If the application also allows file uploads and uses predictable names or symlinks (e.g., storing user content as symlinks to temporary storage), an authenticated attacker may replace a trusted symlink with a link to a sensitive system file. On the next read, the application may unintentionally expose or modify system resources. This becomes more impactful when combined with misconfigured static file serving or when logs are written to user-controlled paths, enabling log injection or overwrite attacks.

In an API security scan with middleBrick, such misconfigurations are surfaced across multiple checks, including Input Validation and Property Authorization.

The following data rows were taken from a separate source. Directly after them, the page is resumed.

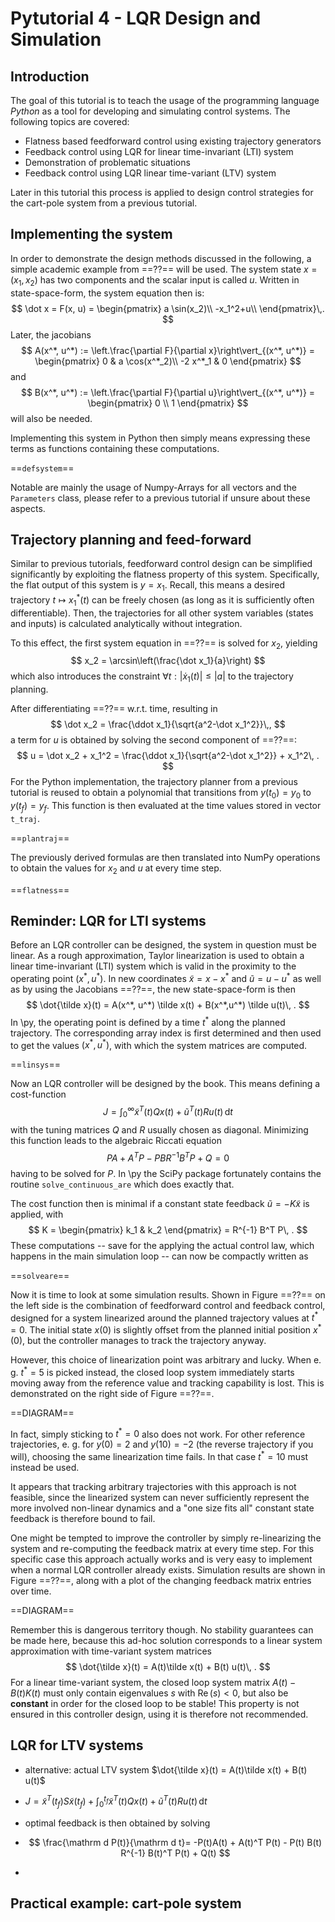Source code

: # Pytutorial 4 - LQR Design and Simulation

## Introduction

The goal of this tutorial is to teach the usage of the programming language _Python_ as a tool for developing and simulating control systems. The following topics are covered:

- Flatness based feedforward control using existing trajectory generators
- Feedback control using LQR for linear time-invariant (LTI) system
- Demonstration of problematic situations
- Feedback control using LQR linear time-variant (LTV) system

Later in this tutorial this process is applied to design control strategies for the cart-pole system from a previous tutorial.

## Implementing the system

In order to demonstrate the design methods discussed in the following, a simple academic example from ==??== will be used. The system state $x=(x_1, x_2)$ has two components and the scalar input is called $u$. Written in state-space-form, the system equation then is:
$$
\dot x = F(x, u) = 
\begin{pmatrix}
a \sin(x_2)\\
-x_1^2+u\\
\end{pmatrix}\,.
$$
Later, the jacobians
$$
A(x^*, u^*) := \left.\frac{\partial F}{\partial x}\right\vert_{(x^*, u^*)}
= \begin{pmatrix}
0 & a \cos(x^*_2)\\
-2 x^*_1 & 0
\end{pmatrix}
$$
and
$$
B(x^*, u^*) := \left.\frac{\partial F}{\partial u}\right\vert_{(x^*, u^*)}
= \begin{pmatrix}
0 \\ 1
\end{pmatrix}
$$
will also be needed.

Implementing this system in Python then simply means expressing these terms as functions containing these computations. 

==`defsystem`==

Notable are mainly the usage of Numpy-Arrays for all vectors and the `Parameters` class, please refer to a previous tutorial if unsure about these aspects.

## Trajectory planning and feed-forward

Similar to previous tutorials, feedforward control design can be simplified significantly by exploiting the flatness property of this system. Specifically, the flat output of this system is $y=x_1$. Recall, this means a desired trajectory $t \mapsto x_1^*(t)$ can be freely chosen (as long as it is sufficiently often differentiable). Then, the trajectories for all other system variables (states and inputs) is calculated analytically without integration.

To this effect, the first system equation in ==??== is solved for $x_2$, yielding
$$
x_2 = \arcsin\left(\frac{\dot x_1}{a}\right)
$$
which also introduces the constraint $\forall t: |\dot x_1(t)| \leq |a|$ to the trajectory planning.

After differentiating ==??== w.r.t. time, resulting in
$$
\dot x_2 = \frac{\ddot x_1}{\sqrt{a^2-\dot x_1^2}}\,,
$$
a term for $u$ is obtained by solving the second component of ==??==:
$$
u = \dot x_2 + x_1^2 =  \frac{\ddot x_1}{\sqrt{a^2-\dot x_1^2}} + x_1^2\, .
$$
For the Python implementation, the trajectory planner from a previous tutorial is reused to obtain a polynomial that transitions from $y(t_0) = y_0$ to $y(t_f) = y_f$. This function is then evaluated at the time values stored in vector `t_traj`.

==`plantraj`==

The previously derived formulas are then translated into NumPy operations to obtain the values for $x_2$ and $u$ at every time step.

==`flatness`==

## Reminder: LQR for LTI systems

Before an LQR controller can be designed, the system in question must be linear. As a rough approximation, Taylor linearization is used to obtain a linear time-invariant (LTI) system which is valid in the proximity to the operating point $(x^*, u^*)$. In new coordinates $\tilde x=x - x^*$ and $\tilde u = u - u^*$ as well as by using the Jacobians ==??==, the new state-space-form is then
$$
\dot{\tilde x}(t) = A(x^*, u^*) \tilde x(t) + B(x^*,u^*) \tilde u(t)\, .
$$
In \py, the operating point is defined by a time $t^*$ along the planned trajectory. The corresponding array index is first determined and then used to get the values $(x^*, u^*)$, with which the system matrices are computed.

==`linsys`==

Now an LQR controller will be designed by the book. This means defining a cost-function
$$
J = \int_0^\infty \tilde x^T(t) Q x(t) + \tilde u^T(t) R u(t) \, \mathrm d t
$$
with the tuning matrices $Q$ and $R$ usually chosen as diagonal. Minimizing this function leads to the algebraic Riccati equation
$$
P A + A^T P - P B R^{-1} B^T P + Q = 0
$$
having to be solved for $P$. In \py the SciPy package fortunately contains the routine `solve_continuous_are` which does exactly that.

The cost function then is minimal if a constant state feedback $\tilde u = - K \tilde x$ is applied, with
$$
K = \begin{pmatrix} k_1 & k_2 \end{pmatrix} = R^{-1} B^T P\, .
$$
These computations -- save for the applying the actual control law, which happens in the main simulation loop -- can now be compactly written as

==`solveare`==

Now it is time to look at some simulation results. Shown in Figure ==??== on the left side is the combination of feedforward control and feedback control, designed for a system linearized around the planned trajectory values at $t^*=0$. The initial state $x(0)$ is slightly offset from the planned initial position $x^*(0)$, but the controller manages to track the trajectory anyway.

However, this choice of linearization point was arbitrary and lucky. When e. g. $t^*=5$ is picked instead, the closed loop system immediately starts moving away from the reference value and tracking capability is lost. This is demonstrated on the right side of Figure ==??==.

==DIAGRAM==

In fact, simply sticking to $t^*=0$ also does not work. For other reference trajectories, e. g. for $y(0)=2$ and $y(10)=-2$ (the reverse trajectory if you will), choosing the same linearization time fails. In that case $t^*=10$ must instead be used.

It appears that tracking arbitrary trajectories with this approach is not feasible, since the linearized system can never sufficiently represent the more involved non-linear dynamics and a "one size fits all" constant state feedback is therefore bound to fail.

One might be tempted to improve the controller by simply re-linearizing the system and re-computing the feedback matrix at every time step. For this specific case this approach actually works and is very easy to implement when a normal LQR controller already exists. Simulation results are shown in Figure ==??==, along with a plot of the changing feedback matrix entries over time.

==DIAGRAM==

Remember this is dangerous territory though. No stability guarantees can be made here, because this ad-hoc solution corresponds to a linear system approximation with time-variant system matrices
$$
\dot{\tilde x}(t) = A(t)\tilde x(t) + B(t) u(t)\, .
$$
For a linear time-variant system, the closed loop system matrix $A(t) - B(t)K(t)$ must only contain eigenvalues $s$ with $\mathrm{Re}\,(s) < 0$, but also be __constant__ in order for the closed loop to be stable! This property is not ensured in this controller design, using it is therefore not recommended.

## LQR for LTV systems

- alternative: actual LTV system $\dot{\tilde x}(t) = A(t)\tilde x(t) + B(t) u(t)$
- $J=\tilde x^T(t_f) S \tilde x(t_f) +\int_0^{t_f} \tilde x^T(t) Q x(t) + \tilde u^T(t) R u(t) \, \mathrm d t$

- optimal feedback is then obtained by solving

- $$
  \frac{\mathrm d P(t)}{\mathrm d t}= -P(t)A(t) + A(t)^T P(t) - P(t) B(t) R^{-1} B(t)^T P(t) + Q(t)
  $$

- 

## Practical example: cart-pole system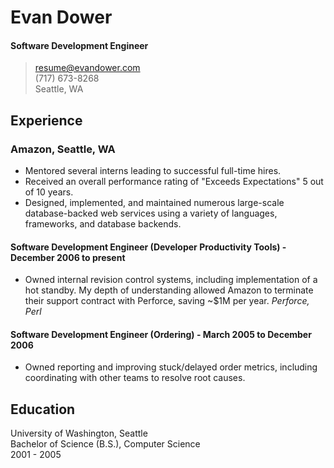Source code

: # Evan Dower
#### Software Development Engineer

> [resume@evandower.com](mailto:resume@evandower.com)  
> (717) 673-8268  
> Seattle, WA  

## Experience

### Amazon, Seattle, WA


* Mentored several interns leading to successful full-time hires.
* Received an overall performance rating of "Exceeds Expectations" 5 out of 10 years.
* Designed, implemented, and maintained numerous large-scale database-backed web services using a variety of languages, frameworks, and database backends.

#### Software Development Engineer (Developer Productivity Tools) - December 2006 to present

* Owned internal revision control systems, including implementation of a hot standby. My depth of understanding allowed Amazon to terminate their support contract with Perforce, saving ~$1M per year. *Perforce, Perl*

#### Software Development Engineer (Ordering) - March 2005 to December 2006

* Owned reporting and improving stuck/delayed order metrics, including coordinating with other teams to resolve root causes.

## Education

University of Washington, Seattle  
Bachelor of Science (B.S.), Computer Science  
2001 - 2005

The scanner identifies endpoints that accept file paths or names without strict allowlisting, resolves any referenced OpenAPI/Swagger specs with full $ref resolution, and correlates runtime behavior with spec definitions to highlight deviations. Even though middleBrick does not fix or block, it provides prioritized findings with severity and remediation guidance to help developers tighten path handling and authentication coupling.

Basic Auth-Specific Remediation in Adonisjs — concrete code fixes

To mitigate symlink attacks in AdonisJS when using Basic Auth, enforce strict path confinement and avoid direct use of user-supplied filenames. Combine route protection with filesystem safeguards such as canonical path resolution, allowlisted extensions, and chroot-like base directories.

Use AdonisJS middleware to load the authenticated user and validate access to the requested resource before any filesystem operation:

import Route from '@ioc:Adonis/Core/Route'
import { HttpContextContract } from '@ioc:Adonis/Core/HttpContext'
import fs from 'fs'
import path from 'path'

Route.get('/files/:filename', async (ctx: HttpContextContract) => {
  const user = ctx.auth.getUserOrFail()
  const requested = ctx.params.filename

  // Canonicalize and confine to user directory
  const safeName = path.normalize(requested).replace(/^(\.\.[\/\\])+/, '')
  const base = path.resolve(`uploads/${user.username}/`)
  const filePath = path.resolve(base, safeName)

  // Ensure the resolved path stays within base
  if (!filePath.startsWith(base)) {
    throw new Error('Invalid path')
  }

  if (!fs.existsSync(filePath)) {
    return ctx.response.notFound()
  }

  return fs.readFileSync(filePath)
})

Additionally, prefer a database-driven mapping between user-owned files and storage keys instead of directly exposing filenames. Generate random filenames on upload and store metadata in the database, then look up by ID rather than trusting path segments:

import Route from '@ioc:Adonis/Core/Route'
import { HttpContextContract } from '@ioc:Adonis/Core/HttpContext'
import fs from 'fs'
import path from 'path'
import File from 'App/Models/File'

Route.get('/files/:id', async (ctx: HttpContextContract) => {
  const user = ctx.auth.getUserOrFail()
  const file = await File.findByOrFail('id', ctx.params.id)

  if (file.userId !== user.id) {
    return ctx.response.forbidden()
  }

  const filePath = path.resolve(`uploads/${file.storageKey}`)
  if (!fs.existsSync(filePath)) {
    return ctx.response.notFound()
  }

  return fs.readFileSync(filePath)
})

These patterns reduce reliance on raw user input for filesystem paths and minimize the attack surface for symlink or traversal techniques. When combined with middleBrick’s continuous monitoring in the Pro plan, you can detect regressions in path validation across changes and enforce stricter controls as part of your CI/CD pipeline using the GitHub Action to fail builds if risk thresholds are exceeded.

Frequently Asked Questions

Does Basic Auth alone prevent symlink attacks in AdonisJS file endpoints?
No. Basic Auth protects routes but does not prevent path traversal or symlink manipulation if file paths are constructed from unchecked user input. You must canonicalize paths and confine files to a strict base directory.
How can I test that my AdonisJS endpoints are resilient to symlink attacks?
Use tools that include Input Validation and Property Authorization checks, such as middleBrick, to identify endpoints that accept file or path parameters without allowlisting. Review resolved paths and ensure no user-controlled segments escape the intended directory.